• **Task directions**
Output only the lines of the entries that follow, starting at the one with "See SDS for Health & Safety Considerations." and running down to the one with "Pupils say that", both included and unchanged.

************

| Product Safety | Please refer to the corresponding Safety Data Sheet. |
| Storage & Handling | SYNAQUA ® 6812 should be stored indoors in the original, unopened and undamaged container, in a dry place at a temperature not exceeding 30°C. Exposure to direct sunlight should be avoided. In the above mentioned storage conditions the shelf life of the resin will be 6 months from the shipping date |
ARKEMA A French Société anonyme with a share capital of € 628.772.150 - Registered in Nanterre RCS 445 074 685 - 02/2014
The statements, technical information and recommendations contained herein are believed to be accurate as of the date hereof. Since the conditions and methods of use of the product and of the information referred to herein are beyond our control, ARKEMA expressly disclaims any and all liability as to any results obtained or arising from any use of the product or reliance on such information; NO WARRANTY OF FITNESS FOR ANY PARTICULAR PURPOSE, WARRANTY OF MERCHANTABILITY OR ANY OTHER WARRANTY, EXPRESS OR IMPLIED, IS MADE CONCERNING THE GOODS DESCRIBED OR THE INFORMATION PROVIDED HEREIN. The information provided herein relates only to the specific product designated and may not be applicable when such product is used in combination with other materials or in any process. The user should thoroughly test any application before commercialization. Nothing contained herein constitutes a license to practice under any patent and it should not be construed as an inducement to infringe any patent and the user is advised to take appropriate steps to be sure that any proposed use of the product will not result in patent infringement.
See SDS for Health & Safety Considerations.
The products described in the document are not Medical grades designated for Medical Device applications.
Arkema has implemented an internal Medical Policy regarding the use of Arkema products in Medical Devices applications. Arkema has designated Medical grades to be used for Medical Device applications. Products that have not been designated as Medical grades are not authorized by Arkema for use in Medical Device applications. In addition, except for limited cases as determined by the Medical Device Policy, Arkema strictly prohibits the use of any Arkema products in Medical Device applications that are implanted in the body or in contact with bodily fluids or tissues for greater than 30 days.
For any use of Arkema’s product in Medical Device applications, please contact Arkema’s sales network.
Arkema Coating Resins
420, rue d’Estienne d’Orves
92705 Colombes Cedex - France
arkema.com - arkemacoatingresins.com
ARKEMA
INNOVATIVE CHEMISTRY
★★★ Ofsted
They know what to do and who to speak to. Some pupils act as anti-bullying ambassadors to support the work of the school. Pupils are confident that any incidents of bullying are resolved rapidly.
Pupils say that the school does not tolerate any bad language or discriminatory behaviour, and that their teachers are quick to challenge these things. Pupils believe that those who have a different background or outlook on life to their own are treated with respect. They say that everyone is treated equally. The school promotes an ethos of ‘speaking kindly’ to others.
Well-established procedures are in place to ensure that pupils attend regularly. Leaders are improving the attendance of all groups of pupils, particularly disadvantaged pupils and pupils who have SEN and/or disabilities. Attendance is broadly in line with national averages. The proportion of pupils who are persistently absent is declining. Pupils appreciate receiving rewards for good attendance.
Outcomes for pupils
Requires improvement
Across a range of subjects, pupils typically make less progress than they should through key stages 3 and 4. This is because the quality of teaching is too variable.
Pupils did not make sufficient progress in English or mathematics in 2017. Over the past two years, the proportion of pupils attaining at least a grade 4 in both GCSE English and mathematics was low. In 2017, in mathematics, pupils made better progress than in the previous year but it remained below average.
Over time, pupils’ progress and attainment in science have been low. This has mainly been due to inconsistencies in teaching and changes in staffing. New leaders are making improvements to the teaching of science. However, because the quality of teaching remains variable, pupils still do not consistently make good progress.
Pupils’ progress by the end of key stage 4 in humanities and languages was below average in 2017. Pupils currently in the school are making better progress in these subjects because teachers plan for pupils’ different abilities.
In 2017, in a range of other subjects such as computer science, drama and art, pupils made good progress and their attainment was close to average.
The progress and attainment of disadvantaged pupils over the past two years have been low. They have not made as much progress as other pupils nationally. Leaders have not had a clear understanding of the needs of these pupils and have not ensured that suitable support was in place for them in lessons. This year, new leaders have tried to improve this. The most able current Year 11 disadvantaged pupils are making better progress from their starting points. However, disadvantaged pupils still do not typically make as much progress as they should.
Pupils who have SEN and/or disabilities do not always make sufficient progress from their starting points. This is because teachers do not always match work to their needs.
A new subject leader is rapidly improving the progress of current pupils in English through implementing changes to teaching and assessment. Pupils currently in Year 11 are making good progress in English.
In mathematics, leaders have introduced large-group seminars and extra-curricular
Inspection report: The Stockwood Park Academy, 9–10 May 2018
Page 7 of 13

************

• **Expected answer**
See SDS for Health & Safety Considerations.
The products described in the document are not Medical grades designated for Medical Device applications.
Arkema has implemented an internal Medical Policy regarding the use of Arkema products in Medical Devices applications. Arkema has designated Medical grades to be used for Medical Device applications. Products that have not been designated as Medical grades are not authorized by Arkema for use in Medical Device applications. In addition, except for limited cases as determined by the Medical Device Policy, Arkema strictly prohibits the use of any Arkema products in Medical Device applications that are implanted in the body or in contact with bodily fluids or tissues for greater than 30 days.
For any use of Arkema’s product in Medical Device applications, please contact Arkema’s sales network.
Arkema Coating Resins
420, rue d’Estienne d’Orves
92705 Colombes Cedex - France
arkema.com - arkemacoatingresins.com
ARKEMA
INNOVATIVE CHEMISTRY
★★★ Ofsted
They know what to do and who to speak to. Some pupils act as anti-bullying ambassadors to support the work of the school. Pupils are confident that any incidents of bullying are resolved rapidly.
Pupils say that the school does not tolerate any bad language or discriminatory behaviour, and that their teachers are quick to challenge these things. Pupils believe that those who have a different background or outlook on life to their own are treated with respect. They say that everyone is treated equally. The school promotes an ethos of ‘speaking kindly’ to others.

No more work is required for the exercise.